INVISIBLE POLLUTANTS AND SILENT DISRUPTIONS: UNCOVERING THE ECOLOGICAL CONSEQUENCES OF NANOPARTICLE EXPOSURE ON FISH BEHAVIOR AND ECOSYSTEM FUNCTION

Freshwater and marine ecosystems promote a variety of biodiversity and facilitate fundamental ecosystem processes, but their integrity is being adversely affected by new contaminants such as synthetic nanoparticles. Contrary to conventional pollutants, nanoparticles rarely exert lethal effects; rather they cause slight, non-fatal effects that alter physiological functions, perceptual systems, and behavioral dynamics in aquatic fauna, predominantly fish. These minor disturbances can make fish lower feeding performance, weaken predator avoidance, change how they interact with each other, and affect breeding behavior with time these impacts spread through communities affecting the health of the entire ecosystem. Conventional toxicity tests which mainly focus on death rates, are not enough to detect these environmental relevant impacts.

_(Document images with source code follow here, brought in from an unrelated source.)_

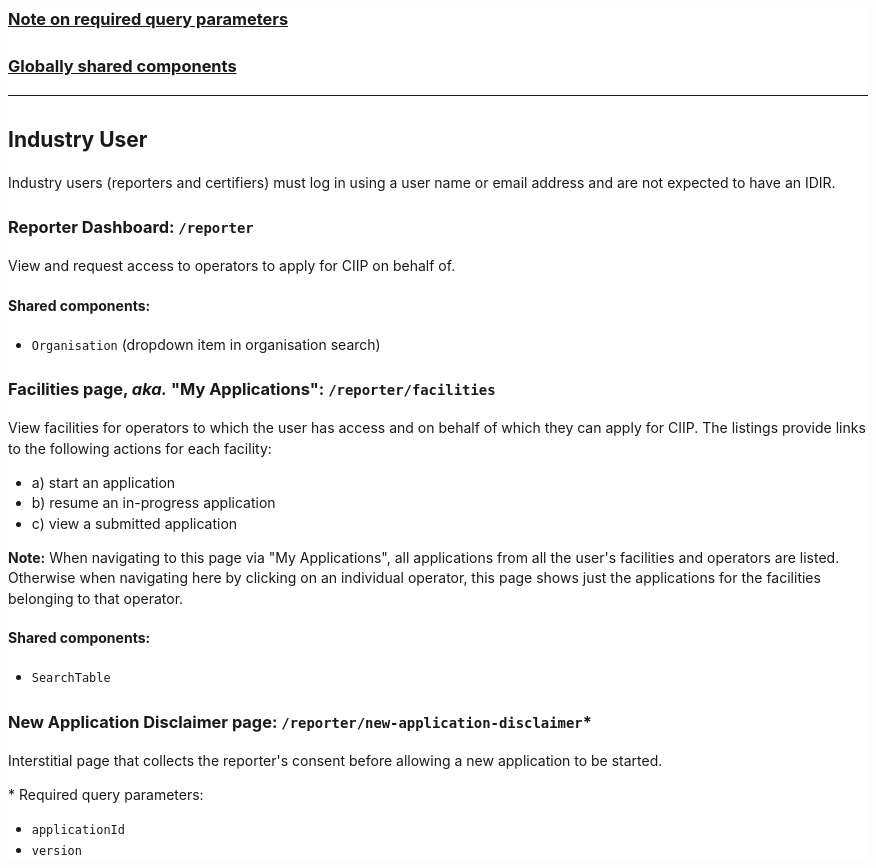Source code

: ### [Note on required query parameters](#query-parameters)

### [Globally shared components](#global-components)

_______

<a id="industry-user-role"></a>

## Industry User

Industry users (reporters and certifiers) must log in using a user name or email address and are not expected to have an IDIR.

<a id="reporter-dash"></a>

### Reporter Dashboard: `/reporter`

View and request access to operators to apply for CIIP on behalf of.

#### Shared components:
- `Organisation` (dropdown item in organisation search)

<a id="facilities"></a>

### Facilities page, _aka._ "My Applications": `/reporter/facilities`

View facilities for operators to which the user has access and on behalf of which they can apply for CIIP. The listings provide links to the following actions for each facility:

  - a) start an application
  - b) resume an in-progress application
  - c) view a submitted application

**Note:** When navigating to this page via "My Applications", all applications from all the user's facilities and operators are listed. Otherwise when navigating here by clicking on an individual operator, this page shows just the applications for the facilities belonging to that operator.

#### Shared components:
- `SearchTable`

<a id="new-application-disclaimer"></a>

### New Application Disclaimer page: `/reporter/new-application-disclaimer`\*

Interstitial page that collects the reporter's consent before allowing a new application to be started.

\* Required query parameters:
- `applicationId`
- `version`

<a id="application"></a>
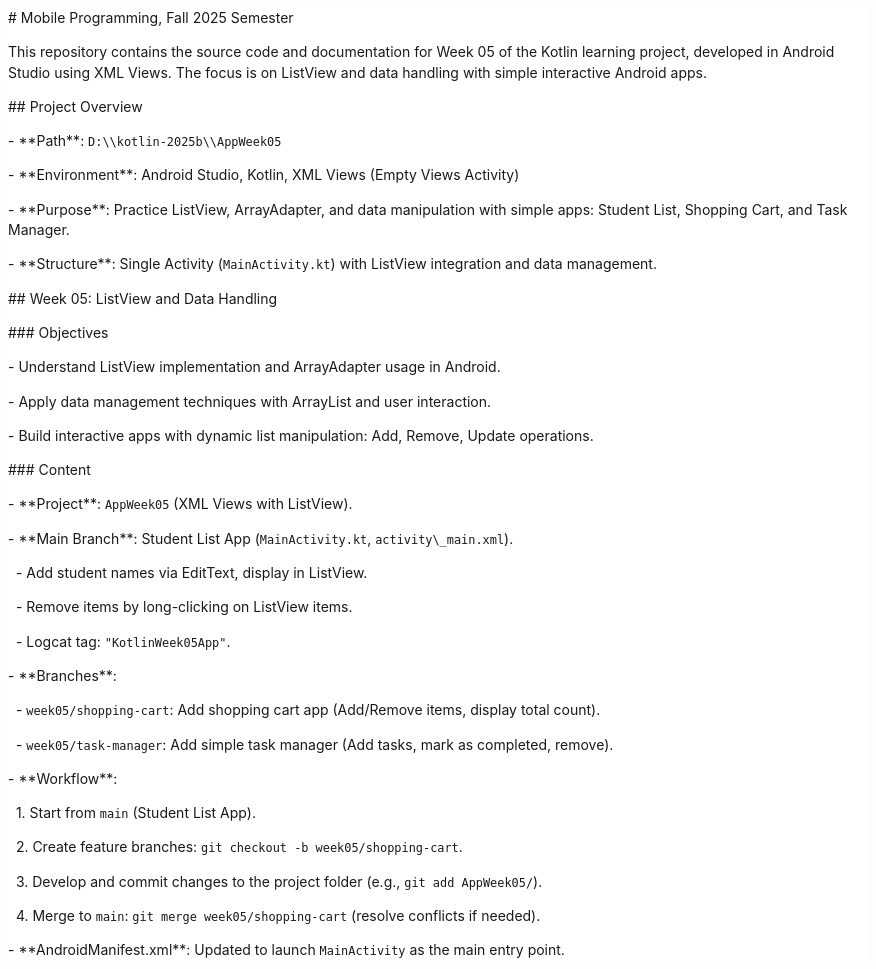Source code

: \# Mobile Programming, Fall 2025 Semester



This repository contains the source code and documentation for Week 05 of the Kotlin learning project, developed in Android Studio using XML Views. The focus is on ListView and data handling with simple interactive Android apps.



\## Project Overview

\- \*\*Path\*\*: `D:\\kotlin-2025b\\AppWeek05`

\- \*\*Environment\*\*: Android Studio, Kotlin, XML Views (Empty Views Activity)

\- \*\*Purpose\*\*: Practice ListView, ArrayAdapter, and data manipulation with simple apps: Student List, Shopping Cart, and Task Manager.

\- \*\*Structure\*\*: Single Activity (`MainActivity.kt`) with ListView integration and data management.



\## Week 05: ListView and Data Handling



\### Objectives

\- Understand ListView implementation and ArrayAdapter usage in Android.

\- Apply data management techniques with ArrayList and user interaction.

\- Build interactive apps with dynamic list manipulation: Add, Remove, Update operations.



\### Content

\- \*\*Project\*\*: `AppWeek05` (XML Views with ListView).

\- \*\*Main Branch\*\*: Student List App (`MainActivity.kt`, `activity\_main.xml`).

&nbsp;   - Add student names via EditText, display in ListView.

&nbsp;   - Remove items by long-clicking on ListView items.

&nbsp;   - Logcat tag: `"KotlinWeek05App"`.

\- \*\*Branches\*\*:

&nbsp;   - `week05/shopping-cart`: Add shopping cart app (Add/Remove items, display total count).

&nbsp;   - `week05/task-manager`: Add simple task manager (Add tasks, mark as completed, remove).

\- \*\*Workflow\*\*:

&nbsp;   1. Start from `main` (Student List App).

&nbsp;   2. Create feature branches: `git checkout -b week05/shopping-cart`.

&nbsp;   3. Develop and commit changes to the project folder (e.g., `git add AppWeek05/`).

&nbsp;   4. Merge to `main`: `git merge week05/shopping-cart` (resolve conflicts if needed).

\- \*\*AndroidManifest.xml\*\*: Updated to launch `MainActivity` as the main entry point.
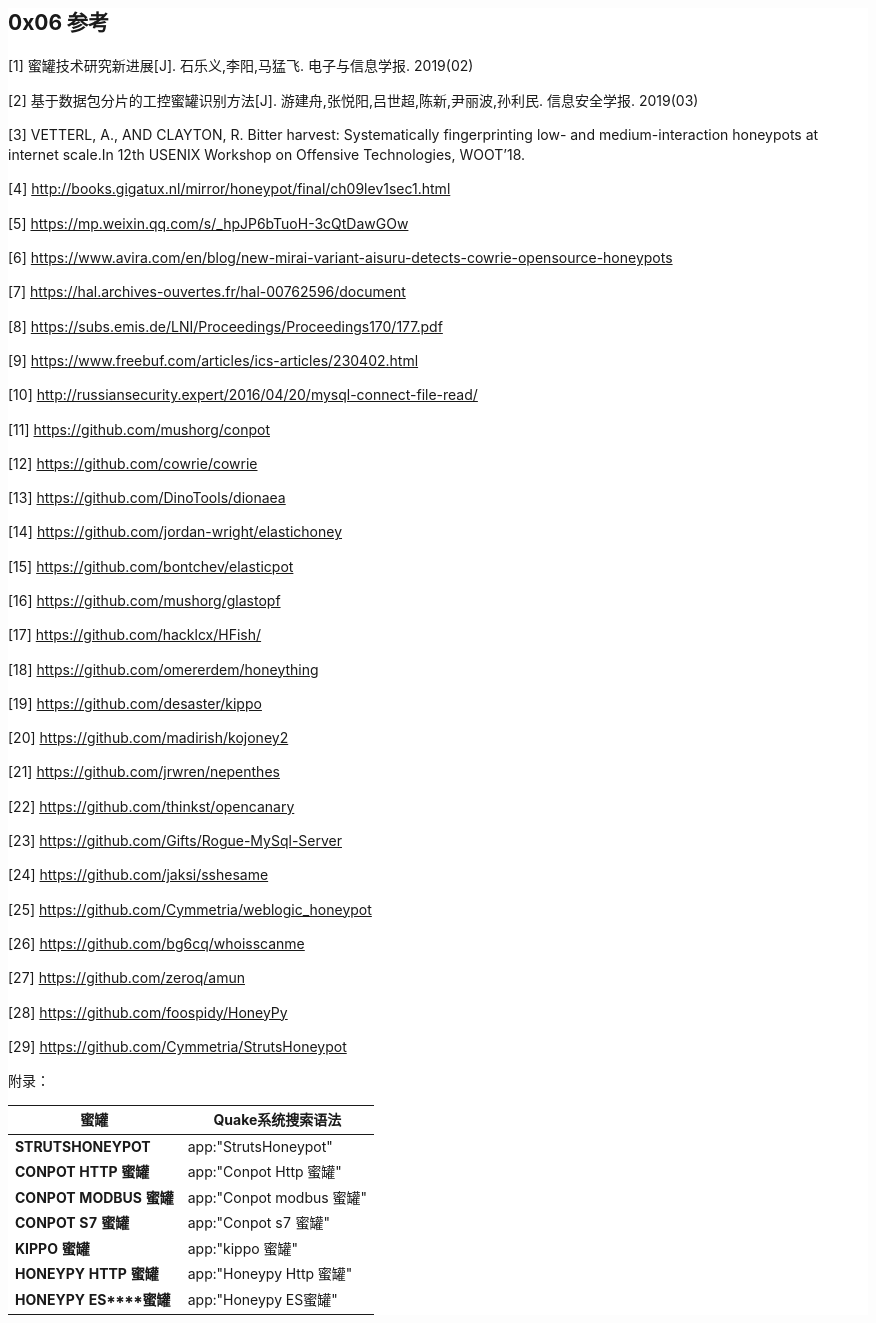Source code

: ## 0x06 参考

[1] 蜜罐技术研究新进展[J]. 石乐义,李阳,马猛飞. 电子与信息学报. 2019(02)

[2] 基于数据包分片的工控蜜罐识别方法[J]. 游建舟,张悦阳,吕世超,陈新,尹丽波,孙利民. 信息安全学报. 2019(03)

[3] VETTERL, A., AND CLAYTON, R. Bitter harvest: Systematically fingerprinting low- and medium-interaction honeypots at internet scale.In 12th USENIX Workshop on Offensive Technologies, WOOT’18.

[4] http://books.gigatux.nl/mirror/honeypot/final/ch09lev1sec1.html

[5] https://mp.weixin.qq.com/s/_hpJP6bTuoH-3cQtDawGOw

[6] https://www.avira.com/en/blog/new-mirai-variant-aisuru-detects-cowrie-opensource-honeypots

[7] https://hal.archives-ouvertes.fr/hal-00762596/document

[8] https://subs.emis.de/LNI/Proceedings/Proceedings170/177.pdf

[9] https://www.freebuf.com/articles/ics-articles/230402.html

[10] http://russiansecurity.expert/2016/04/20/mysql-connect-file-read/

[11] https://github.com/mushorg/conpot

[12] https://github.com/cowrie/cowrie

[13] https://github.com/DinoTools/dionaea

[14] https://github.com/jordan-wright/elastichoney

[15] https://github.com/bontchev/elasticpot

[16] https://github.com/mushorg/glastopf

[17] https://github.com/hacklcx/HFish/

[18] https://github.com/omererdem/honeything

[19] https://github.com/desaster/kippo

[20] https://github.com/madirish/kojoney2

[21] https://github.com/jrwren/nepenthes

[22] https://github.com/thinkst/opencanary

[23] https://github.com/Gifts/Rogue-MySql-Server

[24] https://github.com/jaksi/sshesame

[25] https://github.com/Cymmetria/weblogic_honeypot

[26] https://github.com/bg6cq/whoisscanme

[27] https://github.com/zeroq/amun

[28] https://github.com/foospidy/HoneyPy

[29] https://github.com/Cymmetria/StrutsHoneypot

附录：

| **蜜罐**                       | **Quake系统搜索语法**        |
| ------------------------------ | ---------------------------- |
| **STRUTSHONEYPOT**             | app:"StrutsHoneypot"         |
| **CONPOT HTTP** **蜜罐**       | app:"Conpot Http 蜜罐"       |
| **CONPOT MODBUS** **蜜罐**     | app:"Conpot modbus 蜜罐"     |
| **CONPOT S7** **蜜罐**         | app:"Conpot s7 蜜罐"         |
| **KIPPO** **蜜罐**             | app:"kippo 蜜罐"             |
| **HONEYPY HTTP** **蜜罐**      | app:"Honeypy Http 蜜罐"      |
| **HONEYPY ES****蜜罐**         | app:"Honeypy ES蜜罐"         |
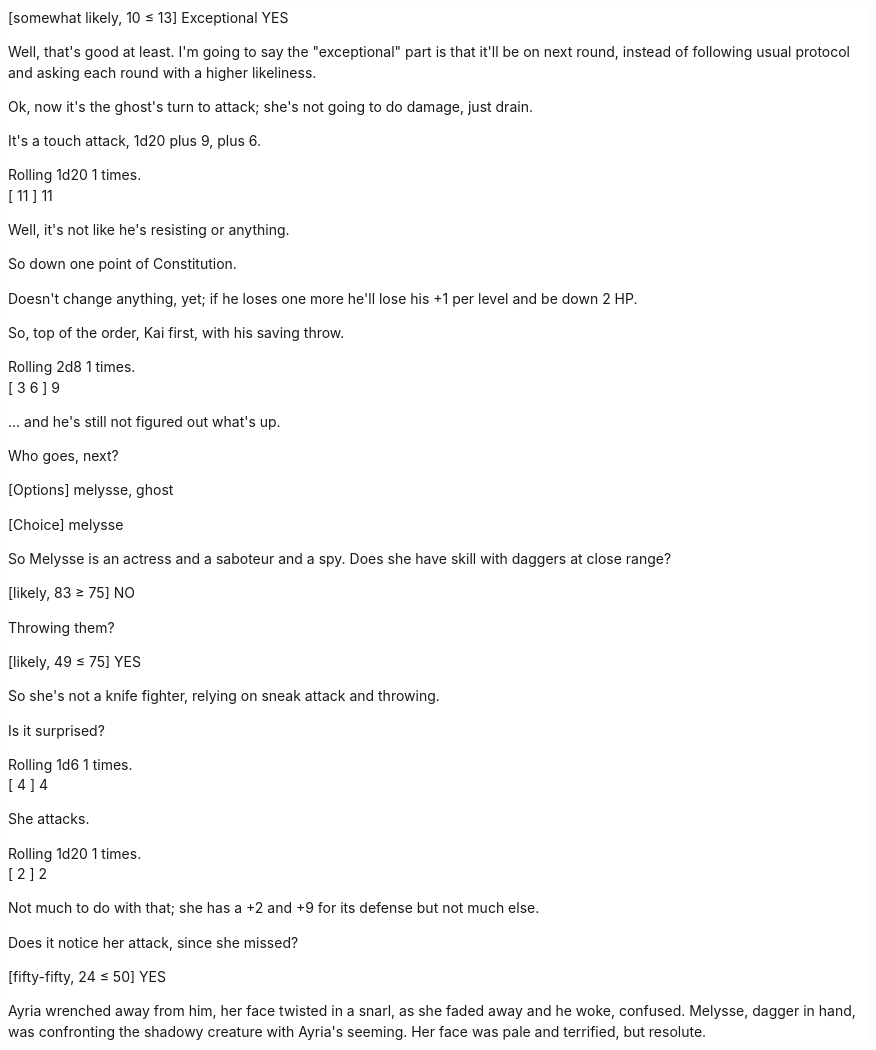 <p id="mechanic" class="oracle">[somewhat likely, 10 &le; 13] Exceptional YES</p>

<p id="mechanic" class="aside">Well, that's good at least. I'm going to say the "exceptional" part is that it'll be on next round, instead of following usual protocol and asking each round with a higher likeliness.</p>

<p id="mechanic" class="aside">Ok, now it's the ghost's turn to attack; she's not going to do damage, just drain.</p>

<p id="mechanic" class="aside">It's a touch attack, 1d20 plus 9, plus 6.</p>

<p id="mechanic" class="result">Rolling 1d20 1 times.<br>[  11  ] 11</p>

<p id="mechanic" class="aside">Well, it's not like he's resisting or anything.</p>

<p id="mechanic" class="aside">So down one point of Constitution.</p>

<p id="mechanic" class="aside">Doesn't change anything, yet; if he loses one more he'll lose his +1 per level and be down 2 HP.</p>

<p id="mechanic" class="aside">So, top of the order, Kai first, with his saving throw.</p>

<p id="mechanic" class="result">Rolling 2d8 1 times.<br>[  3 6  ] 9</p>

<p id="mechanic" class="aside">... and he's still not figured out what's up.</p>

<p id="mechanic" class="aside">Who goes, next?</p>

<p id="mechanic" class="query">[Options] melysse, ghost</p>

<p id="mechanic" class="result">[Choice] melysse</p>

<p id="mechanic" class="query">So Melysse is an actress and a saboteur and a spy. Does she have skill with daggers at close range?</p>

<p id="mechanic" class="oracle">[likely, 83 &ge; 75] NO</p>

<p id="mechanic" class="query">Throwing them?</p>

<p id="mechanic" class="oracle">[likely, 49 &le; 75] YES</p>

<p id="mechanic" class="aside">So she's not a knife fighter, relying on sneak attack and throwing.</p>

<p id="mechanic" class="aside">Is it surprised?</p>

<p id="mechanic" class="result">Rolling 1d6 1 times.<br>[  4  ] 4</p>

<p id="mechanic" class="aside">She attacks.</p>

<p id="mechanic" class="result">Rolling 1d20 1 times.<br>[  2  ] 2</p>

<p id="mechanic" class="aside">Not much to do with that; she has a +2 and +9 for its defense but not much else.</p>

<p id="mechanic" class="query">Does it notice her attack, since she missed?</p>

<p id="mechanic" class="oracle">[fifty-fifty, 24 &le; 50] YES</p>

<p id="fiction">Ayria wrenched away from him,  her face twisted in a snarl, as she faded away and he woke, confused. Melysse, dagger in hand, was confronting the shadowy creature with Ayria's seeming. Her face was pale and terrified, but resolute.</p>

Latest research, in aquatic biology and ecology show that modifications in fish activity can serve as initial alert of pressure caused by nanoparticles, connecting microscopic molecular changes to impacts on the whole ecosystem. This review examines how nanoparticles travel, continue and are taken up by aquatic organisms and highlights how their physical and chemical traits together with water conditions determine their ecological impact. It also identifies limitations of routine fisheries approach and give importance of using behavioral and functional parameters to enhance management strategies. The article concludes by highlighting major knowledge gaps, such as the limited availability of field-based behavioral evidence, regional imbalances in current research, and weak linkage between nanotechnology studies and ecological science. To support ecological recovery, it recommends function-oriented monitoring systems, precautionary regulatory measures, and flexible ecosystem management strategies that emphasize non-lethal and behavior-based indicators. Integrating these approaches into environmental governance and risk-evaluation frameworks is crucial for protecting aquatic ecosystems amid the growing prevalence of nanoparticle contamination.